Exploring Potential Bias in Data Selection & Processing for Artificial Intelligence in Environmental Sciences
Authors:
Haley Perez
Amy McGovern
Ann Bostrom
David Gagne
Abstract:
Artificial Intelligence (AI) is an emerging tool useful for environmental sciences and increasingly has the potential to boost weather prediction and preparedness. With the integration of these technologies, it is important to be cognizant of the potential for bias as it could affect the AI model training and deployment. Within the context of our work, bias should be defined as any effect that can systematically distort the statistical representativeness of a model and its outputs, therefore skewing its resulting reliability.
This work is an extension of our previous work (McGovern et al, 2023) which identified four major categories of bias that can be present in AI used for Environmental Sciences. Categories previously identified include Systemic and Structural bias, Data bias, Statistical and Computational bias, and Human bias.

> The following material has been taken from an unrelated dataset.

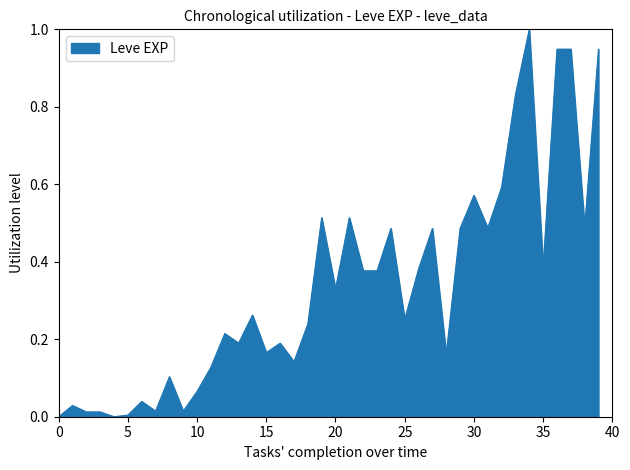

What is the difference between the maximum and minimum values?

1.0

Note that each of these categories are not mutually exclusive; rather, more than likely each category influences and interacts with other categories. In our work, we take a deeper look at bias introduced by data, where the selection available or the methods used in processing have the potential to distort the statistical representativeness of a resulting model. In addition to the subcategories of data selection and data processing, there is the potential for a model to violate what is possible within the laws of physics.
The investigation into data bias was conducted with ERA5 reanalysis data fed into a static U-Net model tuned for frontal analysis (Justin et al, 2023) over the continental United States (CONUS). We looked at data selection using methods of oversampling, undersampling and regional sampling. For data processing, we used varying degrees of augmentation which adjusted the width of labels, introduced realistic noise patterns, and played with the rotation of images. We also examined the introduction of different types of noise, including physically realistic noise as well as random noise. All outcomes were evaluated by comparing Critical Success Index (CSI) scores with performance and reliability diagrams.
References:
Justin, A. D., C. Willingham, A. McGovern, and J. T. Allen, 2023: Toward Operational Real-time Identification of Frontal Boundaries Using Machine Learning. Artif. Intell. Earth Syst., volume 2, e220052, https://doi.org/10.1175/AIES-D-22-0052.
McGovern, A., Bostrom, A., Gagne, D. J., Ebert-Uphoff, I., Musgrave, K., McGraw, M. and Chase, R. (2023) Classifying and Addressing Bias in AI/ML for the Earth Sciences. Presented at the 22nd Conference on Artificial Intelligence for Environmental Science, American Meteorological Society Annual Meeting, Denver, CO, 8-12 January 2023.